Depuis cet été, les randonneurs étrangers n’ont plus le droit d’accéder au terminus sud du Continental Divide Trail (CDT), l’un des trois grands « thru-hikes » américains. Les deux premiers kilomètres du sentier ne sont désormais ouverts qu’aux citoyens américains, à condition de passer un contrôle de sécurité et d’obtenir un permis délivré par l’armée.

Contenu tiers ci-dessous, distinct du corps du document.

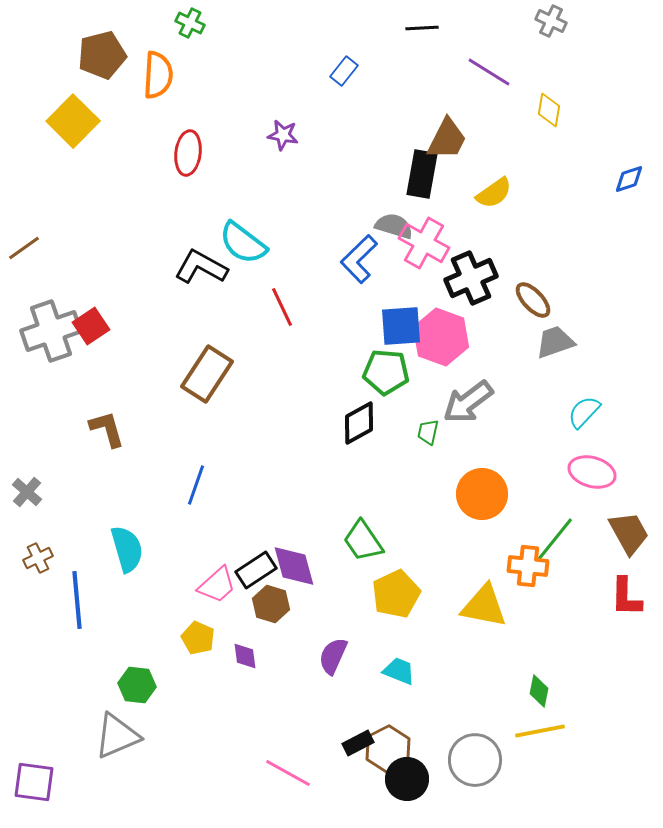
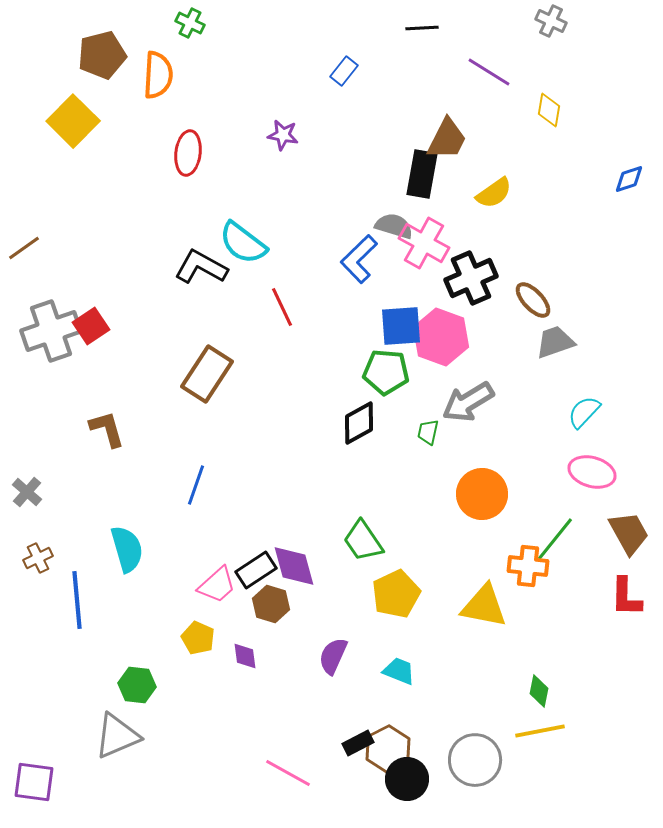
gray arrow at (468, 402): rotated 6 degrees clockwise
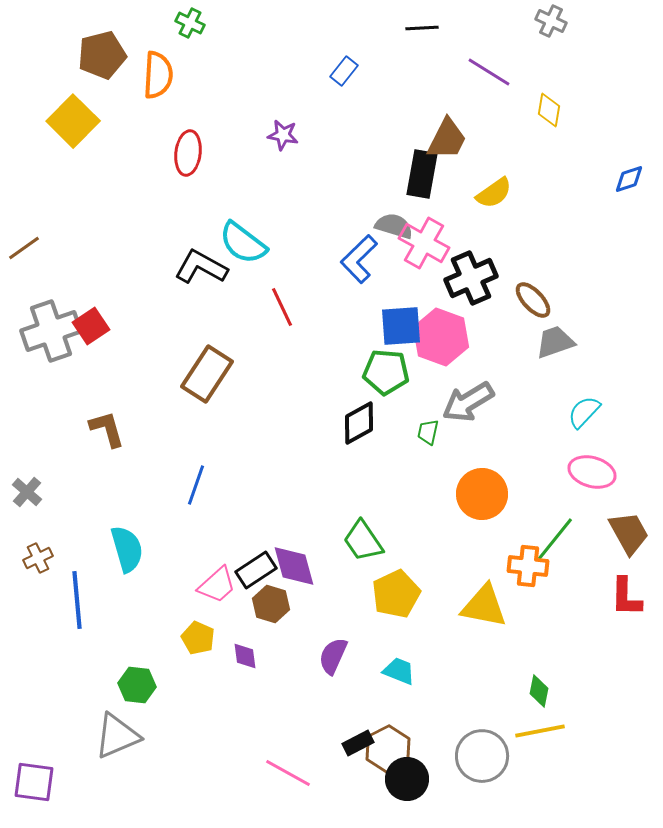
gray circle at (475, 760): moved 7 px right, 4 px up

La restriction fait suite à une décision de la Maison-Blanche prise en avril dernier : la création d’une « New Mexico National Defense Area », zone militaire temporaire de 40 000 hectares placée sous l’autorité de l’U.S. Army pour une durée de trois ans. Ce périmètre inclut le point de départ officiel du CDT, ainsi que ses 1,1 miles (1,7 km) initiaux.
Un accès réglementé
La Continental Divide Trail Coalition (CDTC) a confirmé l’information : les randonneurs américains qui souhaitent accéder au terminus doivent remplir une demande en ligne, fournir une photo type passeport et une pièce d’identité conforme aux normes fédérales (« Real ID »). Le processus prend une dizaine de minutes et la réponse arrive généralement sous quelques jours, mais elle peut s’étendre jusqu’à trois semaines. Les candidats au passé judiciaire chargé risquent un refus.
« La procédure est relativement simple », explique Danny Knoll, responsable de l’information pour la CDTC, qui a lui-même obtenu son laissez-passer. « Pour l’instant, nous n’avons pas connaissance de difficultés particulières, mais il faut dire que ce n’est pas la période la plus fréquentée du terminus. On verra vraiment l’impact en octobre-novembre, quand les randonneurs sud-nord arrivent. »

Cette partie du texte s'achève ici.